**DIRECTIVE**
Go through the records and filter out every line lacking the word "Section"; copy the lines that remain.

_ _ _ _ _ _ _

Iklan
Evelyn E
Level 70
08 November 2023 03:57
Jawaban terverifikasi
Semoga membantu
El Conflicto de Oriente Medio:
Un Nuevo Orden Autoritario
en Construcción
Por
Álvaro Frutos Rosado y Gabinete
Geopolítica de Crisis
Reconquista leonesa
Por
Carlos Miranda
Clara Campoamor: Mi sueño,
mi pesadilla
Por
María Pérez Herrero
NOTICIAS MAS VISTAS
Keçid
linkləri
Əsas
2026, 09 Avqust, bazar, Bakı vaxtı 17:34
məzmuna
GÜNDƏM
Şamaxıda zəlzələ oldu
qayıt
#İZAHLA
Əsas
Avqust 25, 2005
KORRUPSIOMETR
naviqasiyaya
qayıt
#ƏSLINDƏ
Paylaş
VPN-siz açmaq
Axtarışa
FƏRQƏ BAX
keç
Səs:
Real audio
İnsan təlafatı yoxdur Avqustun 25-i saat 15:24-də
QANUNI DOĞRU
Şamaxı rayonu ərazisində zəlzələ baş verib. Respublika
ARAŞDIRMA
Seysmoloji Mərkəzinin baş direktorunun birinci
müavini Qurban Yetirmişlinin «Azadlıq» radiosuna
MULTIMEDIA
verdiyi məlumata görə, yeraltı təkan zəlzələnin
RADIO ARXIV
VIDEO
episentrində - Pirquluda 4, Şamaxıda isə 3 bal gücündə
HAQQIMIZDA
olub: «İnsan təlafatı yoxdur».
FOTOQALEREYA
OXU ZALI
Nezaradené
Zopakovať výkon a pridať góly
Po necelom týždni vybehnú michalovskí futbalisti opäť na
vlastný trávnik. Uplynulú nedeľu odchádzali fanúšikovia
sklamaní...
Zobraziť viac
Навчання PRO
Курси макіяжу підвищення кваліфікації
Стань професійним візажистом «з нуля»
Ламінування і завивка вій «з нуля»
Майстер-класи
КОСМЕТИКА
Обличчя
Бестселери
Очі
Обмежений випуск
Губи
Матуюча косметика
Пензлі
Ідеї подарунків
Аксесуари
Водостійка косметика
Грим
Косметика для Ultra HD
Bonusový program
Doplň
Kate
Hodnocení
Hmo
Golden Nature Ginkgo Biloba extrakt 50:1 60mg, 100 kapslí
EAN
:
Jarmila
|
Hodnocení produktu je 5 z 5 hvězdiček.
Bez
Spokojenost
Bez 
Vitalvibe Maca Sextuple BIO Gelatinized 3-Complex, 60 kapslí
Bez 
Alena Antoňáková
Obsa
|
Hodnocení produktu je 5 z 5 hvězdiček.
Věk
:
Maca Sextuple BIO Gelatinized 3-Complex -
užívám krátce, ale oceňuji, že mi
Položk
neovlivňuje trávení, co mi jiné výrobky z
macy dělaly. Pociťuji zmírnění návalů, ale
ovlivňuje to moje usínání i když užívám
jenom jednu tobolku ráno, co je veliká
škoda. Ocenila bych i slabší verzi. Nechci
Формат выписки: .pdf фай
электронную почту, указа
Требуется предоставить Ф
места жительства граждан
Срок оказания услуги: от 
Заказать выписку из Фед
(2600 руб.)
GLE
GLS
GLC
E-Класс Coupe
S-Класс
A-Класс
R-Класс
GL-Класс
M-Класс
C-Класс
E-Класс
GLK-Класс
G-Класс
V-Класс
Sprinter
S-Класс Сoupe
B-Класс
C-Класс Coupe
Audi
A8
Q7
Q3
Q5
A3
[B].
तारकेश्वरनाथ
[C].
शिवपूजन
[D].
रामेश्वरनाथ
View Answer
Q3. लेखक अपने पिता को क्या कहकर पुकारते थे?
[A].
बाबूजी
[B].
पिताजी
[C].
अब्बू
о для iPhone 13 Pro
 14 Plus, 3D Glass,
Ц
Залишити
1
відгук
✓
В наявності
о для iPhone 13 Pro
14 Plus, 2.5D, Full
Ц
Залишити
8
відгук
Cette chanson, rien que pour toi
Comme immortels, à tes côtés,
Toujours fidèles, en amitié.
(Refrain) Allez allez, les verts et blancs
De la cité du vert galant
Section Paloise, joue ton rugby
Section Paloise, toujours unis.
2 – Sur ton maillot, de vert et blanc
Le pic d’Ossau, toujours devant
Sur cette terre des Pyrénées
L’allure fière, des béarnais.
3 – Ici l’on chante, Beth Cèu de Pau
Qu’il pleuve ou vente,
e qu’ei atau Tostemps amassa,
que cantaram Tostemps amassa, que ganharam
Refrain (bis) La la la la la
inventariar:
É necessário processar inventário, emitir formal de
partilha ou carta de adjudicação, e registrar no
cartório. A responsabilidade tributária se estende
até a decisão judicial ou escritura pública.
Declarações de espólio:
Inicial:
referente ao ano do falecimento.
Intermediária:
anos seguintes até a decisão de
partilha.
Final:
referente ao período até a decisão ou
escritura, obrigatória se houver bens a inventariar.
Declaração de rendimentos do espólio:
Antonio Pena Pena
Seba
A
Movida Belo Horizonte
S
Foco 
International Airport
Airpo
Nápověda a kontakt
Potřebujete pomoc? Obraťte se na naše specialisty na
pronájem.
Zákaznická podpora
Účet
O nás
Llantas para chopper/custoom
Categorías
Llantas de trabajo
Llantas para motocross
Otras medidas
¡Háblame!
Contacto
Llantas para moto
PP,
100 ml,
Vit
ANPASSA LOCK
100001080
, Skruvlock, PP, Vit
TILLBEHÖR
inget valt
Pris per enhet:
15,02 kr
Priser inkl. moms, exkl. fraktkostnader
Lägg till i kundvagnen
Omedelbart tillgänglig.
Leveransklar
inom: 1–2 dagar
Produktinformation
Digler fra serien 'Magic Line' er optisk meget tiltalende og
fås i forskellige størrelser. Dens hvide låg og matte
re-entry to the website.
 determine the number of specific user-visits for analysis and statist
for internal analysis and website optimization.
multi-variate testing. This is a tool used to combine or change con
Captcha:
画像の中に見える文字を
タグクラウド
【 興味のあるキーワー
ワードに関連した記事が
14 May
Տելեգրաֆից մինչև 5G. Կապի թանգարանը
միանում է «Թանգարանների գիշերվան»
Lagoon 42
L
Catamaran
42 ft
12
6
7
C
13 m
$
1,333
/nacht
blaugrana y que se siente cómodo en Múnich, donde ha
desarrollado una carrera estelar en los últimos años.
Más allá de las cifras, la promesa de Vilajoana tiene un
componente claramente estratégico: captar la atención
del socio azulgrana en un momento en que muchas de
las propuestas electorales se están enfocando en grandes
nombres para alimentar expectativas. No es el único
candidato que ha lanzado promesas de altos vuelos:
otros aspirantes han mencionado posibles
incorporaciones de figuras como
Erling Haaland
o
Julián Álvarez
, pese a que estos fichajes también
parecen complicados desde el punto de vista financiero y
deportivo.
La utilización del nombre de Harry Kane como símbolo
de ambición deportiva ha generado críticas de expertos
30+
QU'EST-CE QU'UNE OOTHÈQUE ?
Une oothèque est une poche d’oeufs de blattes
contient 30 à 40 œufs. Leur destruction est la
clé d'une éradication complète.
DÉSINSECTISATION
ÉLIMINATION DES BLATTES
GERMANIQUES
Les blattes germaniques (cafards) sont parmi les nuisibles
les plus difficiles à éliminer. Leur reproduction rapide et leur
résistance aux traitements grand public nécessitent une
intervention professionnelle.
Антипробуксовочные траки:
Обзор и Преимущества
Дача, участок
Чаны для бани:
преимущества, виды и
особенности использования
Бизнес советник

_ _ _ _ _ _ _

**RESULT OF THE EXERCISE**
Section Paloise, joue ton rugby
Section Paloise, toujours unis.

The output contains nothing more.